The one thing all these movies have in common is that it involves someone who finds themselves in a “low” position in life (a street con, a convicted murderer, a prostitute, a low-born) being placed into a position of higher status by outside forces, and subsequently earning it. Exactly what Harry is preparing to do for Eggsy. The thing is, those last two movies involve the elevation happening via a romantic relationship. Which brings us to the eternal queerbaiting question: is it subtext, or is it a joke?

It’s such a fine line, because if it’s a joke, then it’s a self-aware joke. If it’s subtext, then it’s subtext in the form of a joke. You could slice that distinction with a hair. But it means everything in terms of the director’s intentions.

Going by what I’ve seen of the director’s personality? I think it was a self-aware joke. But I think the audience saw subtext in the form of a joke. Again, huge distinction.

The father-offspring thing is a total miss. The vibe that everyone got from this movie was romantic tension between older mentor and young lover. That’s what people see in the mirroring. That’s what people see when Eggsy wears Harry’s clothes, speaks his lines, moves into his house. That’s what people see when Harry Hart fucking says things like, “One does not use dressing room two when popping one’s cherry,” and generally saunters in front of Eggsy in an opaque cloud of pheromones while Eggsy trails after him with stars in his eyes.

Maybe part of the garbled messages is that nothing ever dimmed those stars in Eggsy’s eyes. I think the church scene was meant to be Harry’s fall from grace, but no one read it that way–not even Eggsy. In other words, the metaphorical father-killing never takes place. Eggsy is never disillusioned.

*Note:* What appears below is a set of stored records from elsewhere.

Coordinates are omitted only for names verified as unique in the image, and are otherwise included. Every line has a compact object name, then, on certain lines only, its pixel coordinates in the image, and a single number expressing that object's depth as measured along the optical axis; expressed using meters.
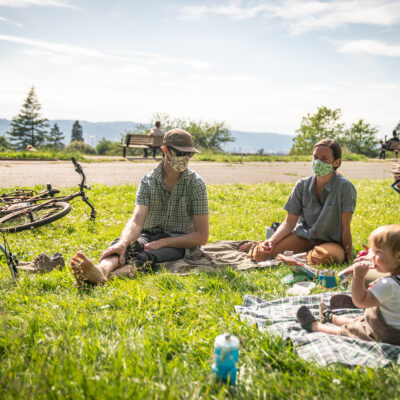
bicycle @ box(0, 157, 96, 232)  6.39
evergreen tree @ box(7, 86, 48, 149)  95.44
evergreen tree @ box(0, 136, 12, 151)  97.84
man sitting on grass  4.56
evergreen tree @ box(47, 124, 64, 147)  99.14
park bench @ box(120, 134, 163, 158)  19.42
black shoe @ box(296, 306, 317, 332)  3.01
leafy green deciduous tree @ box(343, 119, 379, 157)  61.41
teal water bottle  2.20
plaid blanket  2.56
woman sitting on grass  4.85
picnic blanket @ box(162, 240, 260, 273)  4.62
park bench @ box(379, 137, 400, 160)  22.44
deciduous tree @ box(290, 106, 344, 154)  56.34
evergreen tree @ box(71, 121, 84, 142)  133.25
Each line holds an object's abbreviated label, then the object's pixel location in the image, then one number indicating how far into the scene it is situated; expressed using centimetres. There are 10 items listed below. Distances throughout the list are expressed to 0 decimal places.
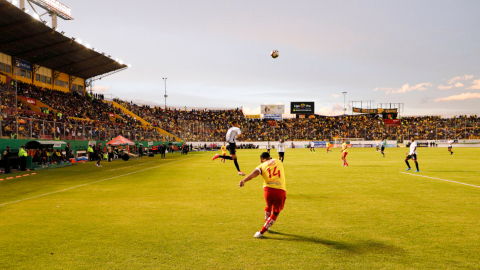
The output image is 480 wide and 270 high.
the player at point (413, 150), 1650
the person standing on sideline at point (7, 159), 1862
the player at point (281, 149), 2198
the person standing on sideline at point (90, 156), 3058
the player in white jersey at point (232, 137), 1180
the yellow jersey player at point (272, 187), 566
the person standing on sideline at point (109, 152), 2928
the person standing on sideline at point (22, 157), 2025
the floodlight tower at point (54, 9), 3899
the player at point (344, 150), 2083
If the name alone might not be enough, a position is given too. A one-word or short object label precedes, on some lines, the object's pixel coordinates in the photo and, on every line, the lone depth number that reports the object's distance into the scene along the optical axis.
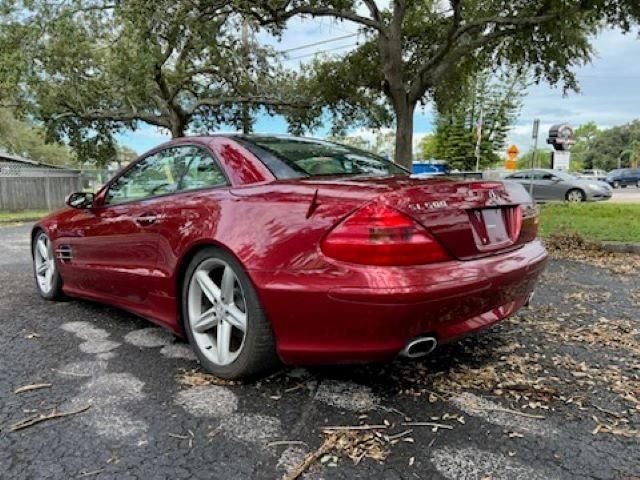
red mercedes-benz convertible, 2.30
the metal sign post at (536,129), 11.59
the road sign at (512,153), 23.66
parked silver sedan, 18.45
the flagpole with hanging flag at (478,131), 34.58
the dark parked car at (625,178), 38.66
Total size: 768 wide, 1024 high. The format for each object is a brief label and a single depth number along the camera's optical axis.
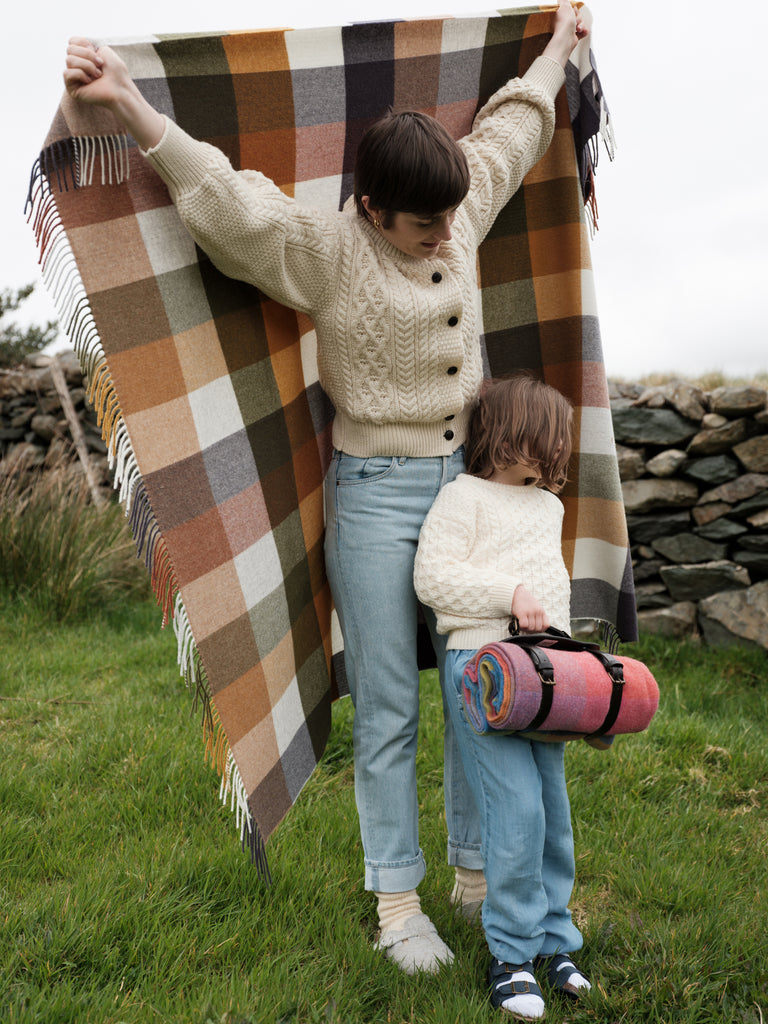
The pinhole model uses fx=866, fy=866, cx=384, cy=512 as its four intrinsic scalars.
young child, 2.13
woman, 2.07
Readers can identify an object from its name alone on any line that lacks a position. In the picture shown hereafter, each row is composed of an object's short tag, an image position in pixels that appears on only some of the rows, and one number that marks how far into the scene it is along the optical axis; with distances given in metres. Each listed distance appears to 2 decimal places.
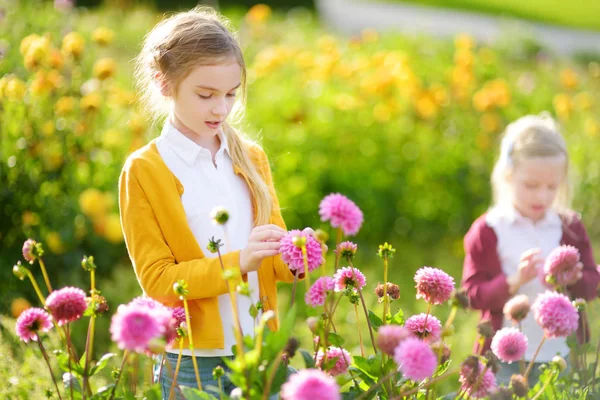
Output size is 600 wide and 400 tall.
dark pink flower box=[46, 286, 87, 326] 1.93
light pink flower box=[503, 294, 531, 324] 2.06
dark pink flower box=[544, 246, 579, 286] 2.16
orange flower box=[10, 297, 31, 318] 3.06
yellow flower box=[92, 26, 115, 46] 3.30
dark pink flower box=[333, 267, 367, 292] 2.06
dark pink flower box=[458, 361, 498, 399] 1.99
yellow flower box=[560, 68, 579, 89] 5.12
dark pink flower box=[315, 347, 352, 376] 2.10
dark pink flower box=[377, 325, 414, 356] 1.86
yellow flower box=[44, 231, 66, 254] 3.35
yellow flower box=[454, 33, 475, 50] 5.08
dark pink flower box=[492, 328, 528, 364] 2.02
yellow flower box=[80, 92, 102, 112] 3.32
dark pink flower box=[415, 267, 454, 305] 2.05
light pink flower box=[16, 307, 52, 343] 1.99
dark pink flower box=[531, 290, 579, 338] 2.00
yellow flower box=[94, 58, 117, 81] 3.34
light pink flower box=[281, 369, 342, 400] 1.66
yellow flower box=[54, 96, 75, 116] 3.37
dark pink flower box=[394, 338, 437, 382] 1.80
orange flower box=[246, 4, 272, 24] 5.87
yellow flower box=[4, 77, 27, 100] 2.92
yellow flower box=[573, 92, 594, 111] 4.97
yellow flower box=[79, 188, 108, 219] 3.37
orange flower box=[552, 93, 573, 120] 4.64
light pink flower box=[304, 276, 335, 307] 1.97
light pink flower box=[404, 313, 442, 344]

Vaughn also completely fails to communicate his assertion that Harry is an old cliché who needs to be replaced. In fact, the movie tells us the exact opposite. It practically punches us in the fact with constant dropped hints that Harry is a rebel, that he’s new skool, that he’s got rebellious ideas of how to do things. He comes across as Eggsy’s perfect match, not Eggsy 1.0.

Why does any of this matter?

Because people are going to show up to the sequel and go, “Wtf?”

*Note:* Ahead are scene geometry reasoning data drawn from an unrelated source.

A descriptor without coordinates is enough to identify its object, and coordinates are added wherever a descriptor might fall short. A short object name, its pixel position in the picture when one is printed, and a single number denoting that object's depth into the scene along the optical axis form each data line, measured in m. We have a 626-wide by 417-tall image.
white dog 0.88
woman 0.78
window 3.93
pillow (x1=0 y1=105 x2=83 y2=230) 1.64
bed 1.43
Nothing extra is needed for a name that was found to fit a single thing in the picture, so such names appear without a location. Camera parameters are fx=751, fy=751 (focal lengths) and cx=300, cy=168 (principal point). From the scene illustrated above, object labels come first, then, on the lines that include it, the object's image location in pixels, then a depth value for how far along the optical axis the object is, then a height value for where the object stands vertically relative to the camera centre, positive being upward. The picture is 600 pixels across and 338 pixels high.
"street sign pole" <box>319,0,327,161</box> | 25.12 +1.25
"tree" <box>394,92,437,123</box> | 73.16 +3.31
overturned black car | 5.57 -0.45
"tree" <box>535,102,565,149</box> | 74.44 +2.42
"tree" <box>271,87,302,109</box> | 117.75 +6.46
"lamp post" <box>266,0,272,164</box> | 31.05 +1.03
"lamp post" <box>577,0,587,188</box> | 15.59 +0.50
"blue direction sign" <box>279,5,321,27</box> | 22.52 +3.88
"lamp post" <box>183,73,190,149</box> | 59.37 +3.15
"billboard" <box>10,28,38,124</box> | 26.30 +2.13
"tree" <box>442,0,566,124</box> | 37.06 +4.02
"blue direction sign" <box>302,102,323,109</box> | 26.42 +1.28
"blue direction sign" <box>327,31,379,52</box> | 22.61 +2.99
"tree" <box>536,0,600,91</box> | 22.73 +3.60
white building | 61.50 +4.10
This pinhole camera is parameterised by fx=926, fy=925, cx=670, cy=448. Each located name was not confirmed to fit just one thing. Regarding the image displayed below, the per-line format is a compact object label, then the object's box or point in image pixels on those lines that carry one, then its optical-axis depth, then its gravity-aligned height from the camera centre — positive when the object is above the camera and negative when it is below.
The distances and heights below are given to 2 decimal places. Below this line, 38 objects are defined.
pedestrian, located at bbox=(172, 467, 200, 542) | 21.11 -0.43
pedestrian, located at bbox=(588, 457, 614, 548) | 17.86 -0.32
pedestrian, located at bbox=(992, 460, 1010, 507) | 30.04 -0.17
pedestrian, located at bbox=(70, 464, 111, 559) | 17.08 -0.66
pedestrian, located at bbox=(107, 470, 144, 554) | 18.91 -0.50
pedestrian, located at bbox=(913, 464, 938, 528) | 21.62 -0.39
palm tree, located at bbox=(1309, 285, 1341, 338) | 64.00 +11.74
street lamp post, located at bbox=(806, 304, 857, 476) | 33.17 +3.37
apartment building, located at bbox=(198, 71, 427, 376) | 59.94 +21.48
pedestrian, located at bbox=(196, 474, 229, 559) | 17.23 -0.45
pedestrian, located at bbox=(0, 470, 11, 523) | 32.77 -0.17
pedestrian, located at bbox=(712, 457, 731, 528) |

We were left without an emotional resolution to Harry Hart’s death in the first movie. That’s the only cliffhanger anyone gives a shit about. That’s the only reason they’re going to pay money to see movie #2. They want to know if Harry Hart is really secretly alive and see the emotional reunion, or they want to see Eggsy spend an entire movie wrestling with Harry’s ghost. I have a sneaking suspicion that Vaughn is just going to make an entire movie of Princess-Fucking Eggsy that in no way connects to the emotional plot of Harry and Eggsy’s relationship that he dedicated the first movie to. To the audience, this will look like he just completely dropped the main character’s journey. It will be an incomprehensible non-sequitur.

The nail in the coffin here is that Vaughn cut that breakfast scene specifically because it “unintentionally” made it seem as though Harry and Eggsy had hooked up. It tells me that he was explicitly trying to avoid the love interest read, and it also tells me that he had already hopelessly shot himself in the foot. If all it takes is them eating breakfast together, then your audience already has enough to fill in the blanks.

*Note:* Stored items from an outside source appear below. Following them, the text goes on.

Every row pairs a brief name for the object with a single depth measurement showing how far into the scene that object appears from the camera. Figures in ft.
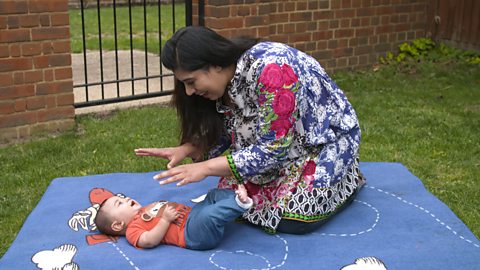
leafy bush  25.10
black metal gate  20.06
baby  9.89
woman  9.57
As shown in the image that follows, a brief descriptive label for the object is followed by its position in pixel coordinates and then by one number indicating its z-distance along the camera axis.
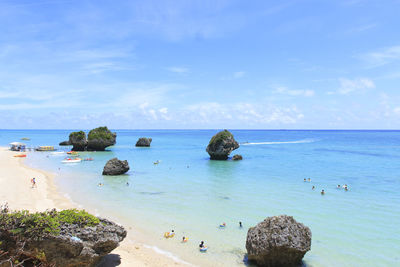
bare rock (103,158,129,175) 37.88
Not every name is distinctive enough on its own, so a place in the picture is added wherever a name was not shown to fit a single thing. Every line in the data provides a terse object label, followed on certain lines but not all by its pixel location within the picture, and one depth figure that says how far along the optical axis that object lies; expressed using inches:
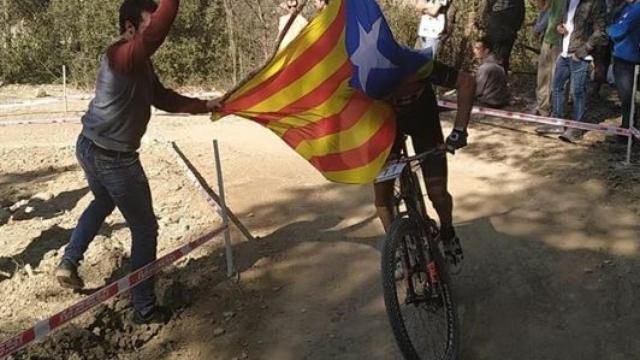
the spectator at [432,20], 399.9
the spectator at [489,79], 373.1
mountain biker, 155.4
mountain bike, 150.3
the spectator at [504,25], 403.5
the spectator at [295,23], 331.9
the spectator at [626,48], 298.2
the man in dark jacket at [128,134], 151.6
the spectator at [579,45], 320.5
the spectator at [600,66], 349.8
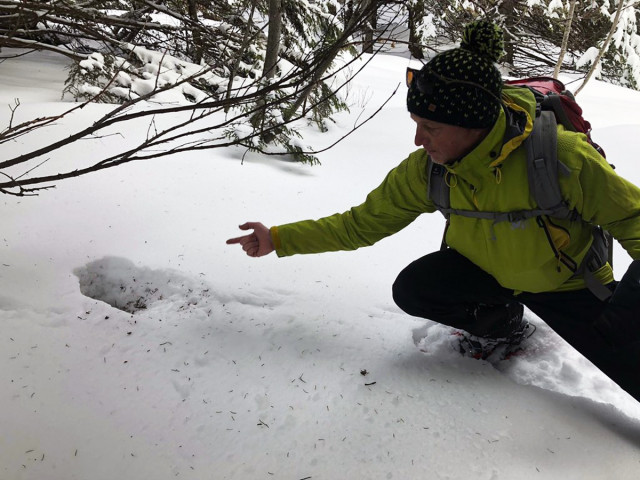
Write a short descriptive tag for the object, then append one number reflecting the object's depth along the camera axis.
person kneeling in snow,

I could be wrong, here. What do others think?

I think you’re a fucking genius. Take my keys, go to my house, fuck my wife.

God I live for meta like this

Exactly what I thought after the movie: Matthew doesn’t understand the movie he actually made. And it’s clear in that he thinks the anal sex joke works. It doesn’t. Eggsy’s not looking for a tumble then. Would Harry have done that?? No way. Eggsy’s 100% going to check on his mum and he’s going to Kentucky. He’s not looking to get laid. He’s going to bring Harry home, even if it’s in a coffin. He’s going to honor Harry.

The movie is better and more emotional than he planned. It’s not a spoof. Matthew had better actors than he anticipated, and far more subtext between them than he realized. Those characters loved each other, gay or not. They hurt for each other. Adored each other. It’s not Austin Powers. Your movie is better than you know, Matthew. Step back and watch it with fresh eyes.